Stacy does not handle that very well, and in truth, both are guilty of minor friendship infractions that get blown up into major ones when they mutually disinvite the other to their bat mitzvahs. Stacy is undergoing a number of other signposts of approaching womanhood, such as her monthly visitor, and shaving for the first time. Looking on and providing whatever support they can are her father (Adam Sandler), her mother (Idina Menzel) and her sister (Sunny’s real-life sister, the aforementioned Sadie Sandler).
You may never have heard Adam Sandler and Sofia Coppola mentioned in the same sentence, but there is a first time for everything. There’s definitely a Coppola-ish quality to You Are So Not Invited to My Bat Mitzvah, but that’s not to suggest that director Sammi Cohen is lathering her film with lush sun-dappled cinematography or new wave hits from the early 1980s. Bat Mitzvah is like Coppola mashed up with Mindy Kaling, as the more obvious point of comparison is Netflix’s own recently completed series Never Have I Ever, which documents similar travails with girls just a year or two older than Stacy and Lydia, and with a similar bubble gum sensibility and smartly curated soundtrack of pop adjacent modern music.
What’s most striking about Cohen’s film is how realistic it is. Sunny Sandler was within a year of her character’s actual age when she made the movie, and the rest of the cast appear to be as well, not 17-year-olds playing 13-year-olds. The result is a group of real, believable gawky young Jewish kids on the verge of becoming teenagers. And because they all have real talent – most notably Sandler, though by no means limited to her – they easily disappear into the characters, even if that’s because they are playing versions of their real selves.
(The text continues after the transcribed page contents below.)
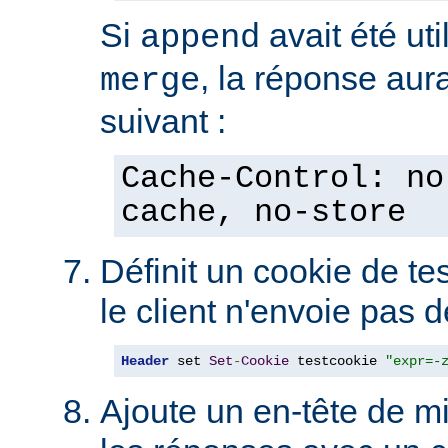
Si
avait été uti
append
, la réponse aura
merge
suivant :
Cache-Control: no
cache, no-store
Définit un cookie de tes
le client n'envoie pas 
Header
 set 
Set
-
Cookie
 testcookie 
"expr=-
Ajoute un en-tête de m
The extent to which this film is unashamed of its Jewishness is simply delightful. As we all know from the most paranoid conspiracies of the political right, there are a lot of Jewish people working in Hollywood, but it’s not often that the intimate details of their faith are put out there for such mainstream consumption. This is a real peek inside Hebrew school at a subsection of youth culture that rarely gets this sort of showcase, with hilarious details like Rabbi Rebecca, played by current Saturday Night Live cast member Sarah Sherman, who is the perfectly eccentric encapsulation of the modern religious leader who tries to make the religion in question hip and relevant. She steals every moment on screen as she busts the balls of some stammering kid in the front row, too young and confused to understand that he is the centre of a post-modern comedic bit that is nonetheless gentle in nature.
This whole film is gentle, at the same time that it serves the needs of various familiar genre components like gross-out humour and some quantity of broad slapstick. You’ll savour the details of the falling out between Stacy and Lydia, as this is where the echoes of Sofia Coppola come in. Like the director who we suspect inspired her, Cohen is able to capture the real nuances of this fraught dynamic, and imbue them with real pathos.
Speaking of nuances, it’s pretty clear that Adam Sandler’s youngest daughter is a star in the making. It took this critic nearly the whole movie to look her up on IMDB to see who she was, never guessing that a Sander nepo baby would be able to give this kind of magnetic performance, offering just the right facial expression or reaction to every stimulus. Whether she picked it up along the way through hard work or is just naturally talented, Sunny Sandler may be here to stay.
You Are So Not Invited to My Bat Mitzvah is currently streaming on Netflix.